[Records from a dataset]
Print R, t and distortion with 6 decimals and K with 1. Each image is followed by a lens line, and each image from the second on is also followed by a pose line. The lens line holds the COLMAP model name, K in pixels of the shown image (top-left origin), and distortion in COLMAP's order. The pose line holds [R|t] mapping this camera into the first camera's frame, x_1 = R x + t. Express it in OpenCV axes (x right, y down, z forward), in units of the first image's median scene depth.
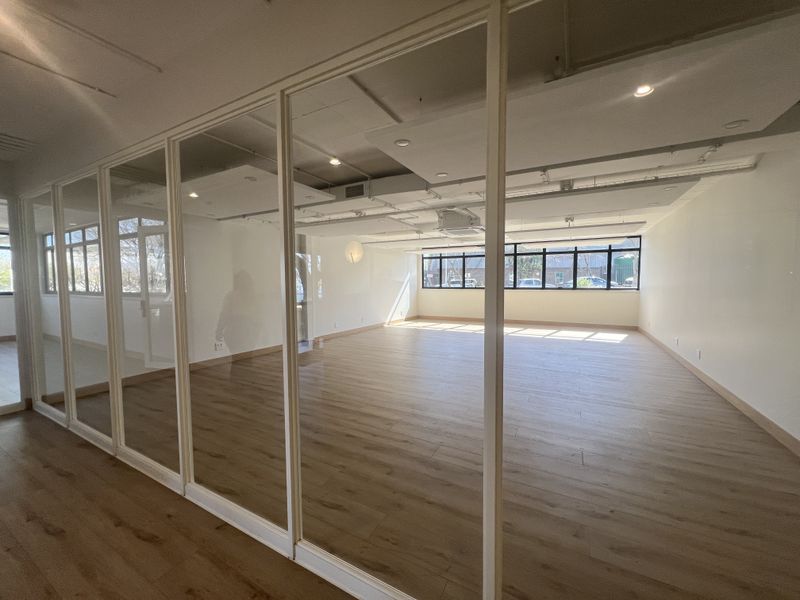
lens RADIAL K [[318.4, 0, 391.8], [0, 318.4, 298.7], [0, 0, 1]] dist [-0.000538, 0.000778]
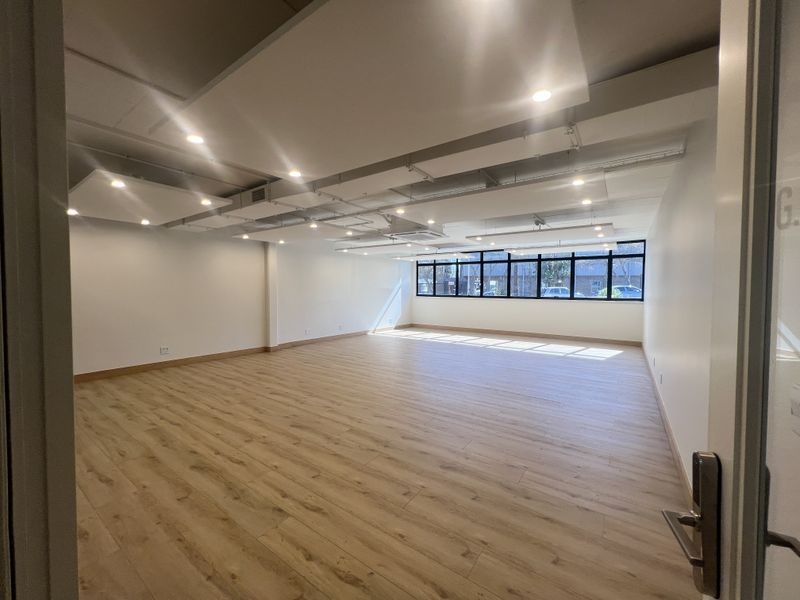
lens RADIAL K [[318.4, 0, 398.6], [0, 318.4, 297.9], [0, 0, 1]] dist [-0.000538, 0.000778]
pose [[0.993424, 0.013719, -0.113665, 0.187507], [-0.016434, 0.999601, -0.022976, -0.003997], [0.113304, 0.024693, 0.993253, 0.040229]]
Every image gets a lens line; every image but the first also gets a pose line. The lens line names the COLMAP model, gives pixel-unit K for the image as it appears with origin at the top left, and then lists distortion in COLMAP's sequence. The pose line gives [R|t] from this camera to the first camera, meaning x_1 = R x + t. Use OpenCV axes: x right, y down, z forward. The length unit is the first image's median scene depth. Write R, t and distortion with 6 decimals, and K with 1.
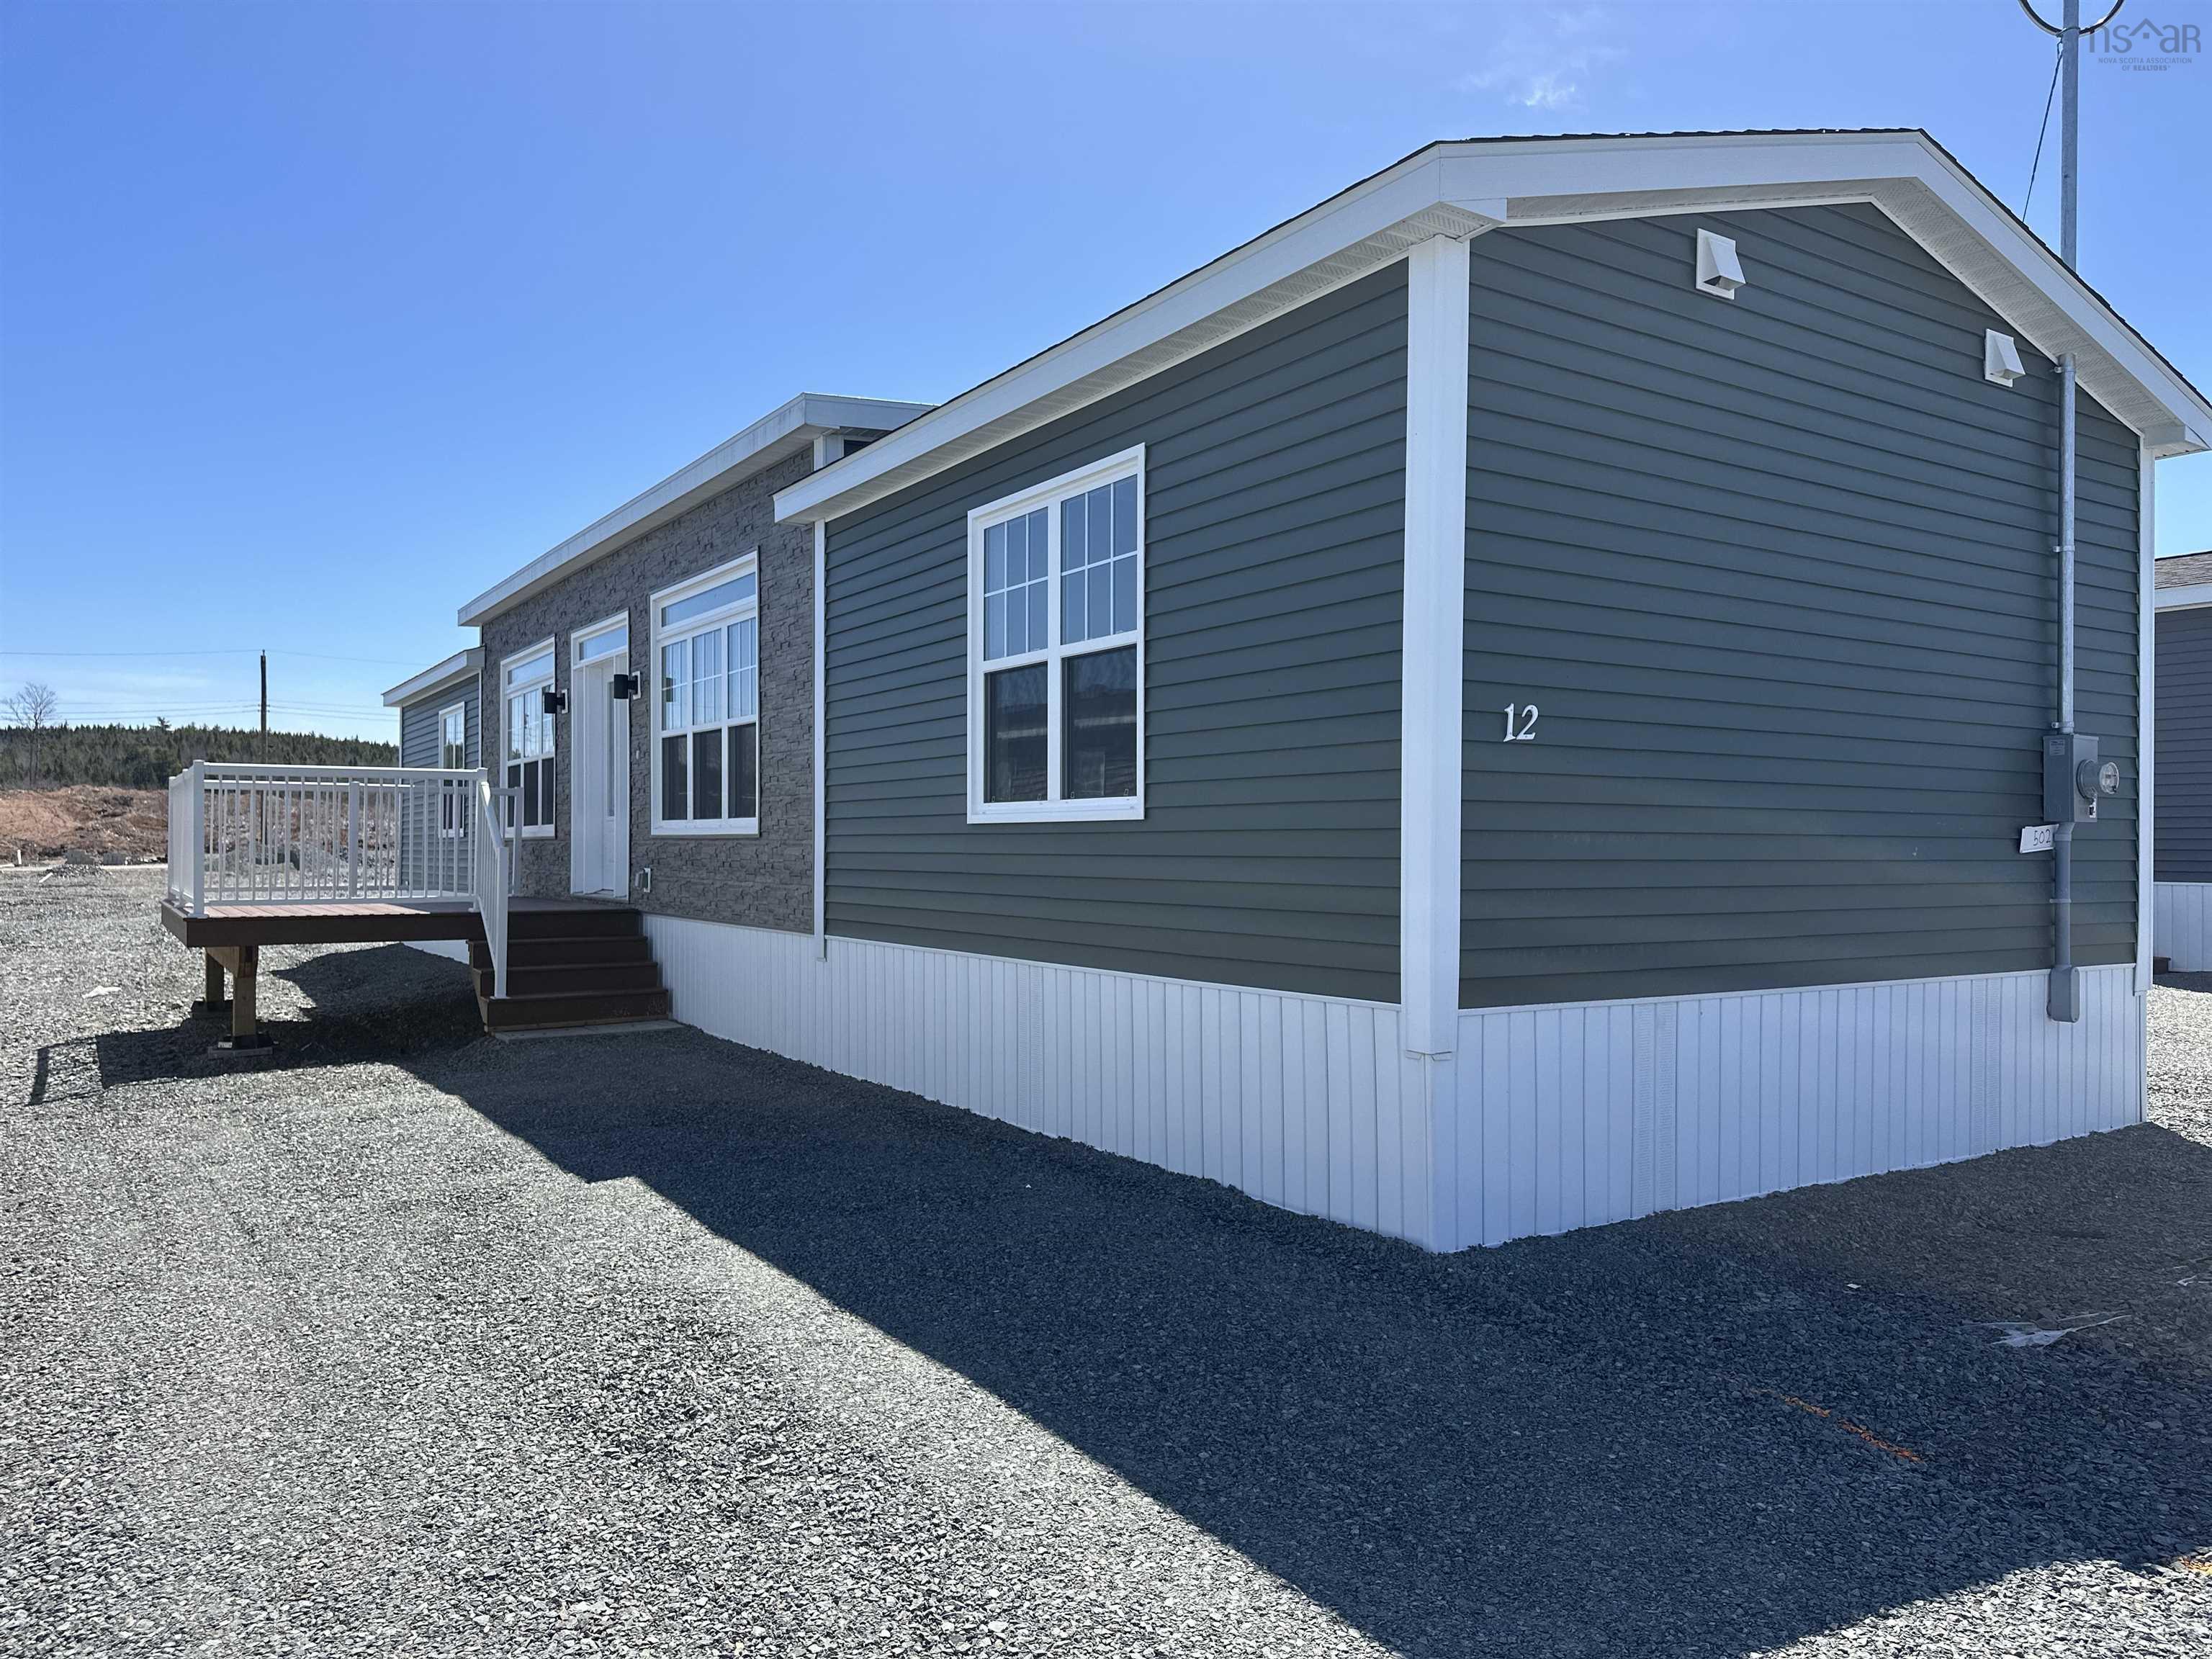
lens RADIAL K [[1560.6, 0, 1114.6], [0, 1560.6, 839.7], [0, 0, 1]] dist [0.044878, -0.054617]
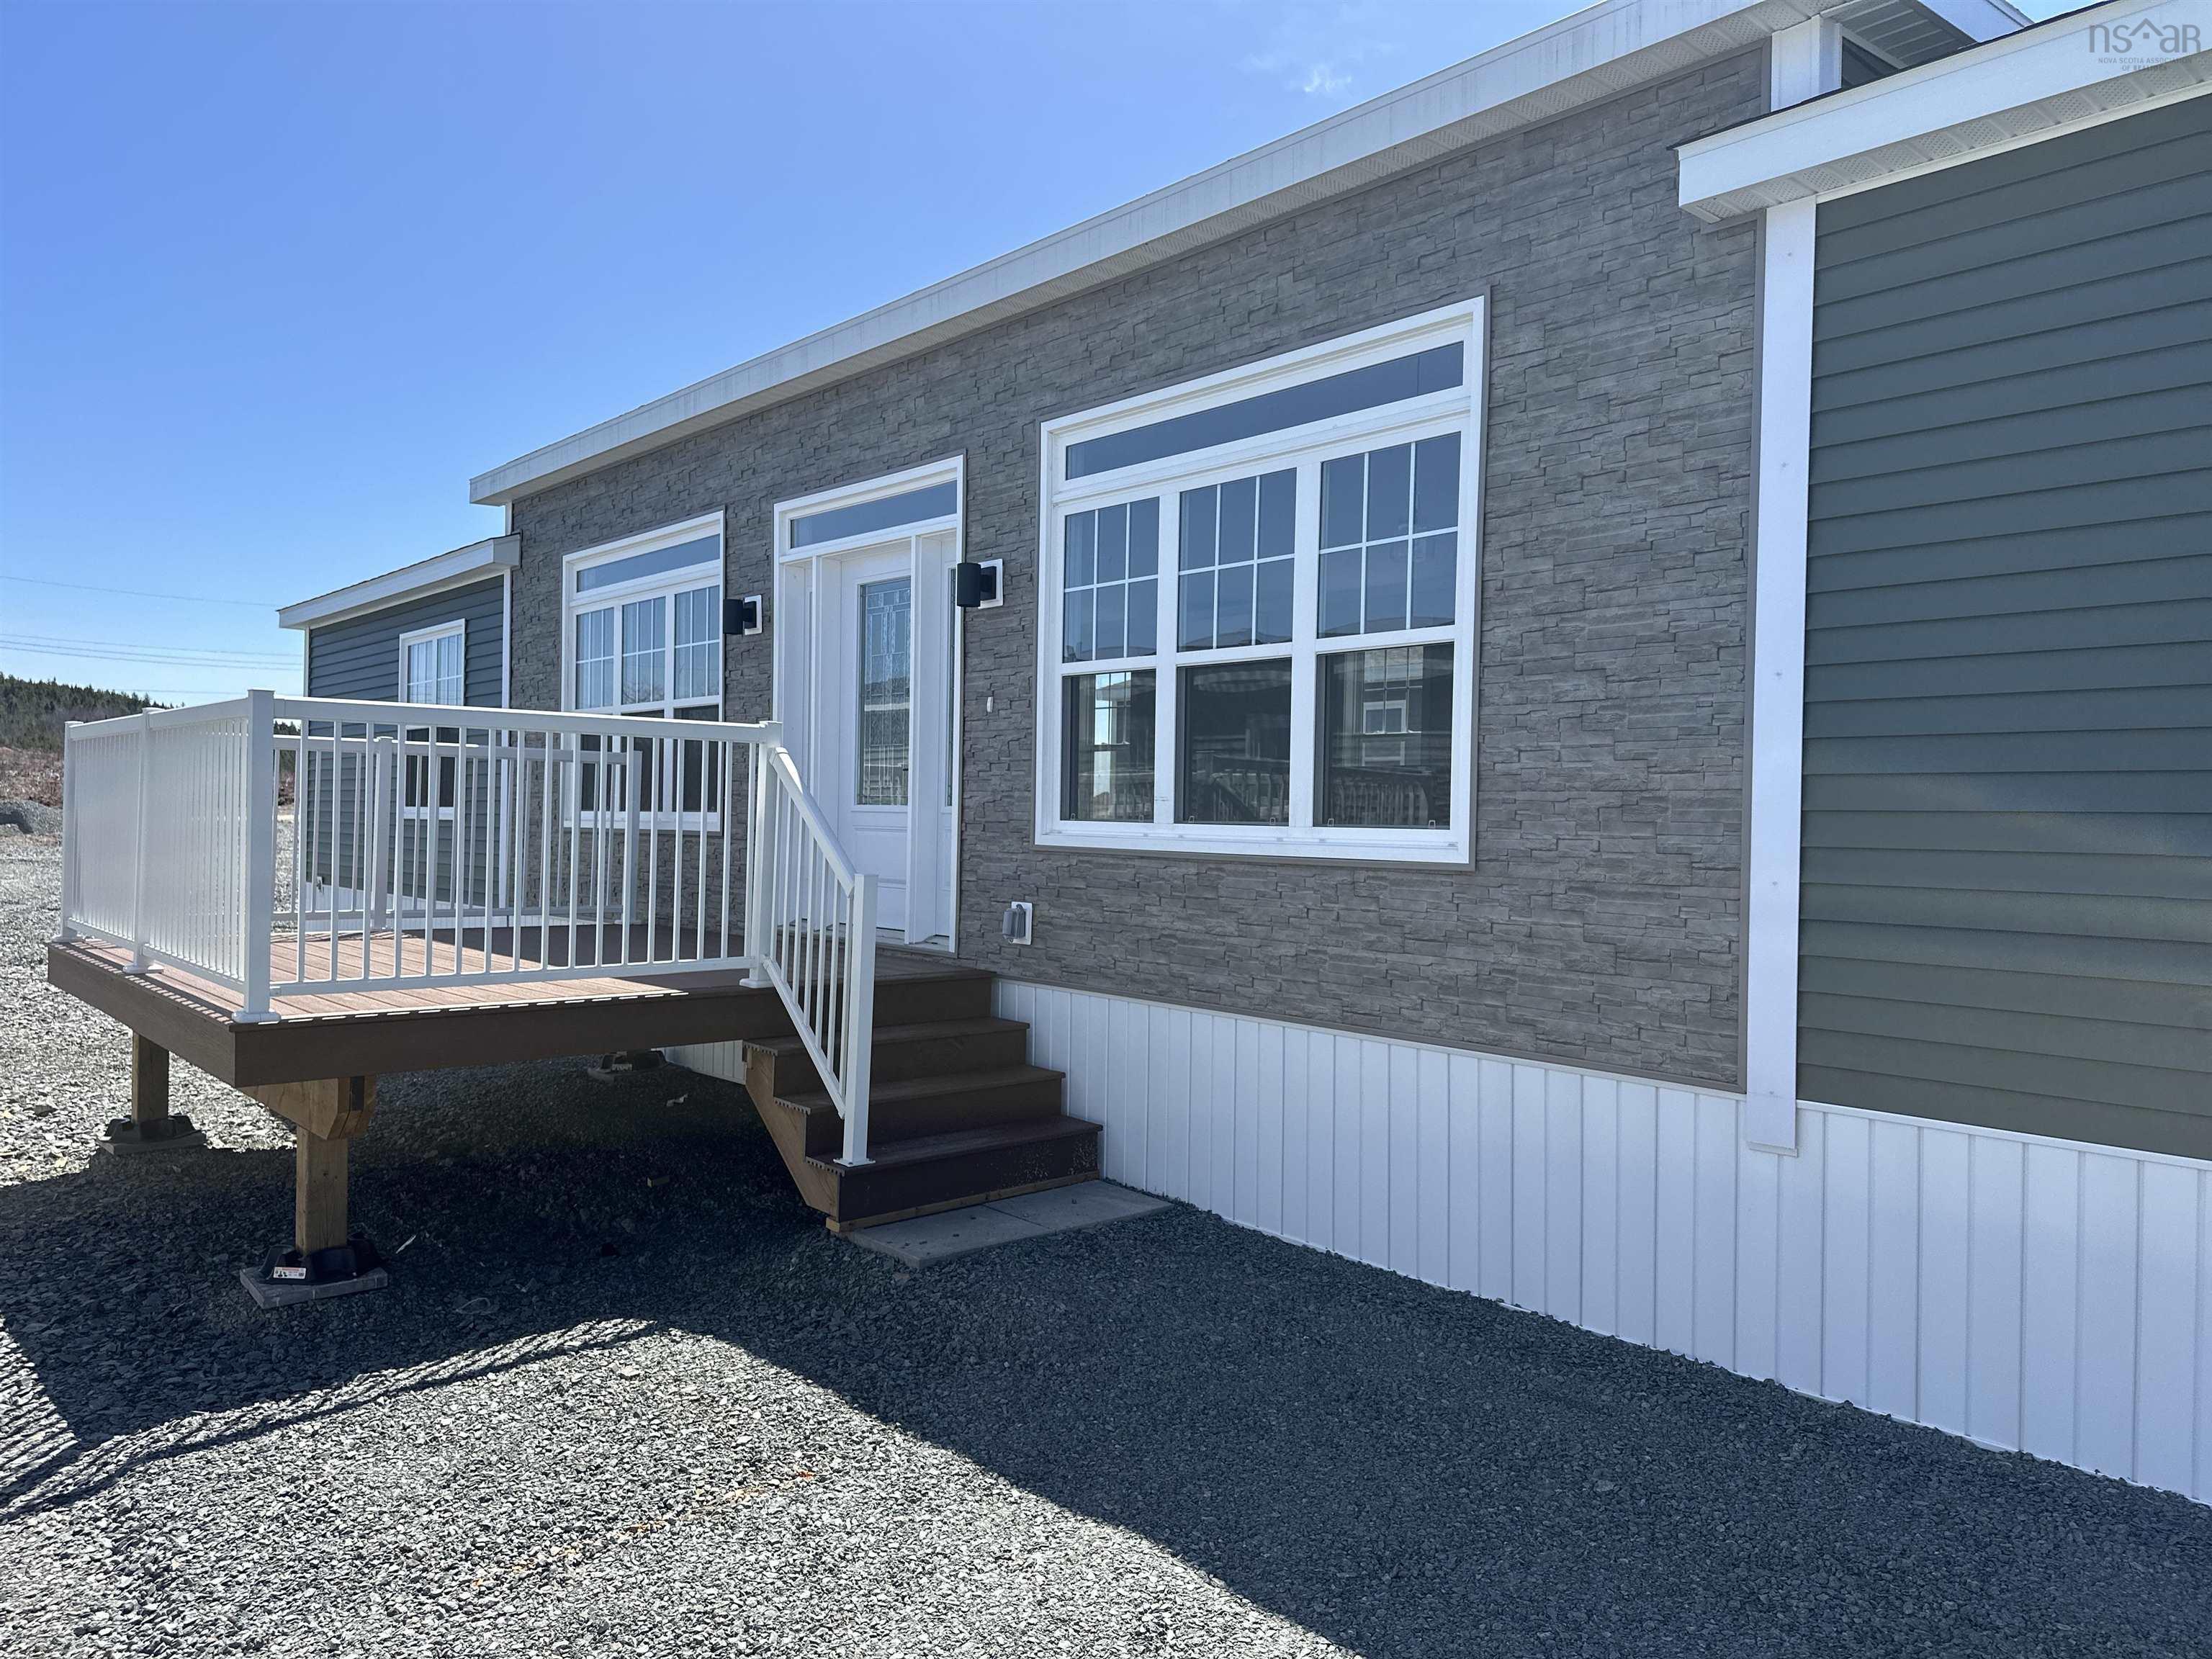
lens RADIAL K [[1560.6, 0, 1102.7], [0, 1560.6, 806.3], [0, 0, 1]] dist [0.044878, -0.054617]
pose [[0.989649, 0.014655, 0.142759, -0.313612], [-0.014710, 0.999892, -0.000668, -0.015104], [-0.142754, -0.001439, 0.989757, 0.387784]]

> [Task to carry out]
Change "lens line" to "intrinsics line" and give the lines again, starting with the line that contains "Every image gets" and going on through the end of the records, with all else unchanged and the pictures left out.

> [Solution]
Every image gets a intrinsics line; every image but the first also gets a pose line. The intrinsics line names the COLMAP model, gives pixel-unit K for the image as it appears with origin at the top left, and then lists distortion in COLMAP's sequence. The pose line gives [R|t] from this camera to the first camera, meaning x_1 = R x + t. Use OpenCV axes: x right, y down, z forward. The length unit is the first image's median scene depth. Write R, t and distortion with 6 decimals, and K with 1.
lens RADIAL K [[1560.6, 0, 1114.6], [0, 1560.6, 839.7], [0, 0, 1]] dist [0.044878, -0.054617]
lens RADIAL K [[1560.6, 0, 1102.7], [0, 1560.6, 806.3], [0, 0, 1]] dist [0.044878, -0.054617]
pose [[0.989649, 0.014655, 0.142759, -0.313612], [-0.014710, 0.999892, -0.000668, -0.015104], [-0.142754, -0.001439, 0.989757, 0.387784]]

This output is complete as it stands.